Jungen und Mädchen unterwegs in der Natur und auf den Spuren der Vergangenheit

 

Vom 18. bis zum 22. April 2016 machten sich alle Klassen unserer Schule mit Kindern, Lehrern und zwei weiteren Begleitpersonen auf, um eine Woche im Sauerland zu verbringen. Im Haus „Auf dem Ahorn“ in Nachrodt-Wiblingwerde waren sie gut in Mehrbettzimmern mit eigenem Bad untergebracht.

Da es trocken war, spielten die Kinder gerne im Wald und auf dem hauseigenen Spielplatz. Sie hatten viel Freude an einer Rallye und Erläuterungen eines Jägers auf dem nahe gelegenen Waldlehrpfad.
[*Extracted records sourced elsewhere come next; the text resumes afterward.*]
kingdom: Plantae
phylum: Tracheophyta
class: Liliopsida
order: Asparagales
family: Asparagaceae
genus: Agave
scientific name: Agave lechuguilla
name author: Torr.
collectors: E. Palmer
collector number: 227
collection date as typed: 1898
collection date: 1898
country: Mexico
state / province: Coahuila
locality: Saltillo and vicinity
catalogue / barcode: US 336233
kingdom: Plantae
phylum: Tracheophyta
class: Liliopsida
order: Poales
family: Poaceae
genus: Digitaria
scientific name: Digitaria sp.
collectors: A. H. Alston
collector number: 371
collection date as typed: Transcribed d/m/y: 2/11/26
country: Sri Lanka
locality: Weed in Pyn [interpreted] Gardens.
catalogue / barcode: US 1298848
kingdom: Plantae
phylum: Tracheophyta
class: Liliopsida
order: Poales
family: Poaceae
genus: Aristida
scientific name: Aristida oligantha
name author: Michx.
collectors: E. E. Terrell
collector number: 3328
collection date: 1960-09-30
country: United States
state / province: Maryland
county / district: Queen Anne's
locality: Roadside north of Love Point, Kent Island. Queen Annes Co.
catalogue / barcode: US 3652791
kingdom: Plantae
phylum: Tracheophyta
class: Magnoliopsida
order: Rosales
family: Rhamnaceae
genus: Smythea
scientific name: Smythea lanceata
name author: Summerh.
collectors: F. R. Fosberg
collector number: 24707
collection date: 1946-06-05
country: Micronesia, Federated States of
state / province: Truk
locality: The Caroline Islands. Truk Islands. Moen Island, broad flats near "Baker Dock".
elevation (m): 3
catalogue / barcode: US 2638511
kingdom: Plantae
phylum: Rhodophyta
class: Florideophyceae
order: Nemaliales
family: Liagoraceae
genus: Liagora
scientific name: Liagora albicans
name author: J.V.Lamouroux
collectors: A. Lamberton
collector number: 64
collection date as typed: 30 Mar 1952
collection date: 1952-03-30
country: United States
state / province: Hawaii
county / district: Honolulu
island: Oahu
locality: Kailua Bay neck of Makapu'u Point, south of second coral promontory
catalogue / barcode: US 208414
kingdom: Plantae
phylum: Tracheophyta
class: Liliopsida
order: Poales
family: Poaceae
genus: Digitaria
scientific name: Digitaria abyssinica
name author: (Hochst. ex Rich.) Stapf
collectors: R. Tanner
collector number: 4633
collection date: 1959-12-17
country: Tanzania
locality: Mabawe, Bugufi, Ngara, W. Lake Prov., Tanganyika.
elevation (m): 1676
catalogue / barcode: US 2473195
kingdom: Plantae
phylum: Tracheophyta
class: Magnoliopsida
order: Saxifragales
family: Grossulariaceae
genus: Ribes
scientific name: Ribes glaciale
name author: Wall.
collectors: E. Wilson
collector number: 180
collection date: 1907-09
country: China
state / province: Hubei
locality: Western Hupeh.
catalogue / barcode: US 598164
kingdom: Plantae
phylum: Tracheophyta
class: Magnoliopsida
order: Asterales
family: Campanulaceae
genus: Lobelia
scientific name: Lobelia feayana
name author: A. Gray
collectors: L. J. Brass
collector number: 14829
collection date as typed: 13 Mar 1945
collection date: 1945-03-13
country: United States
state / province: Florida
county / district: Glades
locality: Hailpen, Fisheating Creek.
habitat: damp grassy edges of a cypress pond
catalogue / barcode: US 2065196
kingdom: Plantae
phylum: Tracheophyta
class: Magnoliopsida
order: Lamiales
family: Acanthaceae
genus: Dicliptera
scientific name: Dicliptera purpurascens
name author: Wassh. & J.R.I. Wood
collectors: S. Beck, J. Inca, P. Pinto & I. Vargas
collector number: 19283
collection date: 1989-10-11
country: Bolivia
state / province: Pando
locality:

Wanderungen und das Bauen von Staudämmen in einem Bach samt Erkunden der Pflanzen- und Tierwelt fanden beim Nachwuchs ebenfalls großen Anklang.

     

   

Im Haus wurde viel gemeinsam gesungen und gespielt, aber auch gebastelt, gemalt und gelesen.

Nach einer etwa 9 km langen Wanderung zur Burg Altena lernten die Kinder vom ersten bis zum vierten Schuljahr das Leben eines Knappen kennen und wurden nach erfolgreich bestandenen „Prüfungen“ zum Ritter geschlagen.

    

Im Freilichtmuseum Hagen durften die Kinder altes Handwerk erproben: Sie schöpften Papier, gossen Figuren aus Metall, schmiedeten Nägel und fertigten Seile. Im Anschluss an eine lange Mittagspause auf dem schönen Wasserspielplatz, sahen sich die Mädchen und Jungen noch weitere Häuser und Vorführungen von Handwerkern an.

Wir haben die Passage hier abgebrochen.